Jim Macfarlane is farm
manager at Edrington
Berwickshire. Two-thirds of
the 275ha (680-acre) unit
is arable, with winter wheat
the main breadwinner,
complemented by malting
barley, winter rape and peas
MY! Your barleys shot early this year," remarked a neighbour recently.
"Er, well, thats a field of wheat actually," was my embarrassed reply. Embarrassed, not by my neighbours ignorance, but by the appalling number of barley volunteers in my wheat this year.
We always have volunteers but this year they are quite out of control. I offer three explanations.
1 We do not have time to germinate and kill off volunteers.
2 We grow too much six-row barley.
3 We have a big hole in our combine.
As for number one, I really envy people in the south who can combine in the middle of July, then have five weeks to kill off volunteers before establishing rape.
We usually have about 10 days between winter barley harvest and sowing rape, during which time we have to cut our rape, too.
As for number two, we can get astronomical yields of six row barley so I shall continue growing it.
Number three? Pass me the duct tape!
On a more serious note, I am livid about the governments plans for a tax on chemicals. This would leave us at a serious disadvantage in Europe, but I feel the proposals will get a lot of support from the misguided majority who still think all farm chemicals are evil. Do they really believe we splash-on these chemicals just for fun?
I reckon those we ingest voluntarily after every visit to our doctor are of much more concern. Even the environmental benefits of a tax would be very limited.

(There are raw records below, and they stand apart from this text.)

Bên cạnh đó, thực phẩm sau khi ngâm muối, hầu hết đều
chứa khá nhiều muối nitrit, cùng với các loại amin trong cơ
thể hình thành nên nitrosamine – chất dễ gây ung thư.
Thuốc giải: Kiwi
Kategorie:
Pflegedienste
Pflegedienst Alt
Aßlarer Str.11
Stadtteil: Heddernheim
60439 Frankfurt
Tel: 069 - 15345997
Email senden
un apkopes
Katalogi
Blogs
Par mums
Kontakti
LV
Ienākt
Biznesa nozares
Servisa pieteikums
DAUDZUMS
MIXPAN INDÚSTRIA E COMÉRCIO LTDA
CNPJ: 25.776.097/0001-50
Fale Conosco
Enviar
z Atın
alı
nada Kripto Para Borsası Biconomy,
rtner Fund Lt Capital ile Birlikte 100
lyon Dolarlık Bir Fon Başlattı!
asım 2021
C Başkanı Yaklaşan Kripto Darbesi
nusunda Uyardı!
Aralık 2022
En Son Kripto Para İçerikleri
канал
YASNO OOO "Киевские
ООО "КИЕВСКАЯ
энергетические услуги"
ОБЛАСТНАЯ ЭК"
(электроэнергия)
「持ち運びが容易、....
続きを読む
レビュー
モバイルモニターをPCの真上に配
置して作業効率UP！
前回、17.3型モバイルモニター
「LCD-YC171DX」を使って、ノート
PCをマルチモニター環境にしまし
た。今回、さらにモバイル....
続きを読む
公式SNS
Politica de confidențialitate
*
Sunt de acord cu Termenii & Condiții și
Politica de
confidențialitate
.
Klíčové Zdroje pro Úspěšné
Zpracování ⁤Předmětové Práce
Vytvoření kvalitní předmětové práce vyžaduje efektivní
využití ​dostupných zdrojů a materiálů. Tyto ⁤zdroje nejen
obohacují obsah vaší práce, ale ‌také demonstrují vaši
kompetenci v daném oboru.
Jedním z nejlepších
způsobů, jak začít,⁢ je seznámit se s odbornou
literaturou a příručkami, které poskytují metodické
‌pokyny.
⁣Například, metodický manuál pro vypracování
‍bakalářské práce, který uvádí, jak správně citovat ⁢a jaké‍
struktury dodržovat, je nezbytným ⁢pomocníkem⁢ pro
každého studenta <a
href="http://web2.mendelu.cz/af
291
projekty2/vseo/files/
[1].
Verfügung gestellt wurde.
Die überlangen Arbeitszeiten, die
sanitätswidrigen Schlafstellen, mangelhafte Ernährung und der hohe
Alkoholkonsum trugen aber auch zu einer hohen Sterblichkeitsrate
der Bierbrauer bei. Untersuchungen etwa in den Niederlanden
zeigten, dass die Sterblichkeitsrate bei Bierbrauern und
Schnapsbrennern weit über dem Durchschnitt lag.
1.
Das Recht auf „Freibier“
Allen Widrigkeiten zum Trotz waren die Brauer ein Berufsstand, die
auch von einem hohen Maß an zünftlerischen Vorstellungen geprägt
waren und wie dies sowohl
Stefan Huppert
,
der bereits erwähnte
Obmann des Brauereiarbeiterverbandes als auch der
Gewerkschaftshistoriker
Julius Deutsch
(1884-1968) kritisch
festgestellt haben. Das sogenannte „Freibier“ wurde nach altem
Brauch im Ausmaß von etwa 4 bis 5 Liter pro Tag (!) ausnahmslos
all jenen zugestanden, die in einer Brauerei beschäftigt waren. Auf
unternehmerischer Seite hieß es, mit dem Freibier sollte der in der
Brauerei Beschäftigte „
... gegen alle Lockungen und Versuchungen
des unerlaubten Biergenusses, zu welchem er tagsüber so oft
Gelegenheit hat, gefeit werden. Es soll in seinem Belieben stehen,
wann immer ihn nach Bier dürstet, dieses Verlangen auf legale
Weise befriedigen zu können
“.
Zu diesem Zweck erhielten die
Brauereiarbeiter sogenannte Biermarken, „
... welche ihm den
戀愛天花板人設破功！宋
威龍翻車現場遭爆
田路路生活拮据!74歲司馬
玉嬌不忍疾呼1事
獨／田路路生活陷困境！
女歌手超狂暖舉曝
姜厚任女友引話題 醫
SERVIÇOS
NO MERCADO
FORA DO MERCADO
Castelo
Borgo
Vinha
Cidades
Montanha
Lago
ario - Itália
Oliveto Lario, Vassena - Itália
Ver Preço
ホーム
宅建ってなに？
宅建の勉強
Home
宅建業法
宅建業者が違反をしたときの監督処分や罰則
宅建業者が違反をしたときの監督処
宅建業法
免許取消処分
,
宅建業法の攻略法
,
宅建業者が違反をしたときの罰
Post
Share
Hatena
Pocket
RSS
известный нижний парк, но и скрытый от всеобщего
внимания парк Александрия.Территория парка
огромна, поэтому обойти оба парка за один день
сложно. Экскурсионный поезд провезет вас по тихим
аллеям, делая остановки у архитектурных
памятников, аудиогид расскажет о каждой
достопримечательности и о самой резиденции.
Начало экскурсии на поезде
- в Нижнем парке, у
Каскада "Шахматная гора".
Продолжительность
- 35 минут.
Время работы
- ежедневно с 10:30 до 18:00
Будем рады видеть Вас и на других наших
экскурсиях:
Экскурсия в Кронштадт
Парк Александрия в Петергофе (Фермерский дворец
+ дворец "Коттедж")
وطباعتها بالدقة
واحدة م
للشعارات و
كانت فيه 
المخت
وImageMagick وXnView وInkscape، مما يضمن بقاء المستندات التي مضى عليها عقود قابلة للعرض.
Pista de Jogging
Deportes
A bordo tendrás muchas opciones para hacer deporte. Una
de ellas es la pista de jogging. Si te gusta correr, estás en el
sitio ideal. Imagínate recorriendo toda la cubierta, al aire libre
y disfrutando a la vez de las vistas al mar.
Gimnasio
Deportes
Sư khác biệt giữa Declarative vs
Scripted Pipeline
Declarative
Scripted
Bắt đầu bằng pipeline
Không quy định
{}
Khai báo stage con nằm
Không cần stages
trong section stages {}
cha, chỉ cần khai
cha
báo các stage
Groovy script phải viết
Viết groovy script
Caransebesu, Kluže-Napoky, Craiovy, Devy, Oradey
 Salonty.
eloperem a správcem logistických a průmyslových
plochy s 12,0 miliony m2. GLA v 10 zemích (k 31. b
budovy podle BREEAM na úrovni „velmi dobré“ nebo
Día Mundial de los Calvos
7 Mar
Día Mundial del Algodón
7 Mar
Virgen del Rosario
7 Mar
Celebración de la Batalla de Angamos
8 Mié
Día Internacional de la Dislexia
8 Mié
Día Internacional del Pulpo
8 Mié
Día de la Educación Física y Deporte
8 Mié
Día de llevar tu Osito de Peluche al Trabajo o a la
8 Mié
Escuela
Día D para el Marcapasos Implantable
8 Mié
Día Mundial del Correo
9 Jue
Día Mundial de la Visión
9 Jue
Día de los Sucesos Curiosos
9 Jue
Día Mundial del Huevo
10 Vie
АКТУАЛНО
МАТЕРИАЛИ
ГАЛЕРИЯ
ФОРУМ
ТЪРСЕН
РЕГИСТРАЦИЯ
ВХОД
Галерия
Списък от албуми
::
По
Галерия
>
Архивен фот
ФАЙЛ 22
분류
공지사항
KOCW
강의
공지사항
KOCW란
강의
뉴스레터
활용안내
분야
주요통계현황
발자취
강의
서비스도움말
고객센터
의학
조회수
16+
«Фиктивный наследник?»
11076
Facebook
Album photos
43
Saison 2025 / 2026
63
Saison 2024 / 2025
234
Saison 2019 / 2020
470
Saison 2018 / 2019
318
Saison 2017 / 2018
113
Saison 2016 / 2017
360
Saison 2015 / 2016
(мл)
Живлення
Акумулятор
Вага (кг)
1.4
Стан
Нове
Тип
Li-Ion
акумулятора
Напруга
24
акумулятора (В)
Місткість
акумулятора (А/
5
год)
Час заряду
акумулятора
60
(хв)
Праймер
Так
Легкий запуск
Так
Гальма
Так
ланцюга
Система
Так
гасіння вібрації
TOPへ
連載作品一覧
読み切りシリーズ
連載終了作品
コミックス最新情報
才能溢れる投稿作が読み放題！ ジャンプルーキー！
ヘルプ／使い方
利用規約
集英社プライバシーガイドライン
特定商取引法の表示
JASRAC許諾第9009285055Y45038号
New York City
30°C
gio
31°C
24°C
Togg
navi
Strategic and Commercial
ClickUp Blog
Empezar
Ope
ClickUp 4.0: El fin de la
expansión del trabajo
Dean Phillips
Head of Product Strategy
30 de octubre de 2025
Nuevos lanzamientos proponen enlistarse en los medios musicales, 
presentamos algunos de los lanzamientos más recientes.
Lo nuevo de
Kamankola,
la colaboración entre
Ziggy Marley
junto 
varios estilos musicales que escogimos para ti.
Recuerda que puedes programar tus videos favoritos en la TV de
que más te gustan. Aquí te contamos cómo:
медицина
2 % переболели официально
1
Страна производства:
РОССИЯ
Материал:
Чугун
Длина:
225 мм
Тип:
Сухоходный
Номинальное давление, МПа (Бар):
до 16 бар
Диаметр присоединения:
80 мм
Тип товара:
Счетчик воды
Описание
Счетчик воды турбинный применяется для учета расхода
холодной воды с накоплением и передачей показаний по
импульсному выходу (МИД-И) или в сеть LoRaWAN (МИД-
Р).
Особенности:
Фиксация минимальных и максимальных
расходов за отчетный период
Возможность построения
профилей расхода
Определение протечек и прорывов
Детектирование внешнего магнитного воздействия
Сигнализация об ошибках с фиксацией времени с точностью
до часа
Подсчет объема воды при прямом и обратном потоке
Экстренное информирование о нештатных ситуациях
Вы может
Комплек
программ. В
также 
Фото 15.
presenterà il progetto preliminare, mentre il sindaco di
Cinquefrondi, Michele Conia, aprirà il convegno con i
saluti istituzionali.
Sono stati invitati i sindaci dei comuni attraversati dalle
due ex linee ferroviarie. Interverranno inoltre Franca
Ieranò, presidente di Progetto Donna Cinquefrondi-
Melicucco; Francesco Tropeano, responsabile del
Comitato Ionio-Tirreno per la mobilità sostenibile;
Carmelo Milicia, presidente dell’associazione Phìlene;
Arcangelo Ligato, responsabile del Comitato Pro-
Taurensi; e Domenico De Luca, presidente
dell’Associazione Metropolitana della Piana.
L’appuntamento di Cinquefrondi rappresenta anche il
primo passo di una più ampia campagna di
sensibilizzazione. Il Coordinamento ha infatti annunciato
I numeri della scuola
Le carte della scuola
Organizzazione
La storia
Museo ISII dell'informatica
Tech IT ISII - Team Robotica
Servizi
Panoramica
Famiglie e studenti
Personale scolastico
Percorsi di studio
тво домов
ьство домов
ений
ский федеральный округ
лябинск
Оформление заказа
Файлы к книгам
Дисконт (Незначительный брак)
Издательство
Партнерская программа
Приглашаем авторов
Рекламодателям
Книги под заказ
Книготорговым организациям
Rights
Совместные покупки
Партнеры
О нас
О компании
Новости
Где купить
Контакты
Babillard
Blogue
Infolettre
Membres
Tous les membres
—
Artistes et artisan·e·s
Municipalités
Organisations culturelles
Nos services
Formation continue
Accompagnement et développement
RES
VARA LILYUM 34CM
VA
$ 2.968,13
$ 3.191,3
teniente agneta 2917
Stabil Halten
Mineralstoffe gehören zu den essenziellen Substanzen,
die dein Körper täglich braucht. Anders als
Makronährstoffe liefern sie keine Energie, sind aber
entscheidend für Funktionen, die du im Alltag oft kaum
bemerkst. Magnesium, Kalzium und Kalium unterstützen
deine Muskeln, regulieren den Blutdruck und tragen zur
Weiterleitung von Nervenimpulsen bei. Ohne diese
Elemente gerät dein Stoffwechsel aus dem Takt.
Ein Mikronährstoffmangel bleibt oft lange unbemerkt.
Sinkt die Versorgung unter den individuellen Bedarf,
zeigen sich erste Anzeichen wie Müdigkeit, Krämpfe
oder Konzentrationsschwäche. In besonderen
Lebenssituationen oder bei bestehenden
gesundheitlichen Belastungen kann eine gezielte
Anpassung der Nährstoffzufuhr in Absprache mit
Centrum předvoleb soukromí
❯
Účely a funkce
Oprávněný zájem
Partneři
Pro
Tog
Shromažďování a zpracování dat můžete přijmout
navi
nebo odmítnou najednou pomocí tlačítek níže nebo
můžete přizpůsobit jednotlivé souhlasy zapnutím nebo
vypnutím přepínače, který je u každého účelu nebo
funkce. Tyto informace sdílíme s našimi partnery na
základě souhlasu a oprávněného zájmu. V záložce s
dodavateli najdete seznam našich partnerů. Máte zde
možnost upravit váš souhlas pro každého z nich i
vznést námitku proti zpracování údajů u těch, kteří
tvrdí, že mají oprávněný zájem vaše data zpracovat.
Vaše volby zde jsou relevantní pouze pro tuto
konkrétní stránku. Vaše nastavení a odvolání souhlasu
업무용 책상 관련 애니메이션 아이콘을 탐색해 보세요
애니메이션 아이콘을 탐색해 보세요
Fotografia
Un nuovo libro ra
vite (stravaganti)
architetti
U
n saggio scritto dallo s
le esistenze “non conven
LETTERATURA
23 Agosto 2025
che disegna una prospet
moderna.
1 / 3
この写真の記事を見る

Making farmers worse off is not the way to protect the environment.
We are currently treating our Chariot barley with Punch C and Boscor at low rates, our winter barley and wheat with Mantra, and our peas with Fortrol and Pulsar. Falcon, Cheetah, Starane, Ally and Swipe have all been used in the past fortnight along with Konker, Round-up and Terpal. I wonder how much more I would have paid for that lot under the governments plans? *
Jim Macfarlanes wheat contains far more winter barley volunteers than he would like. Government plans for an input tax add to the gloom.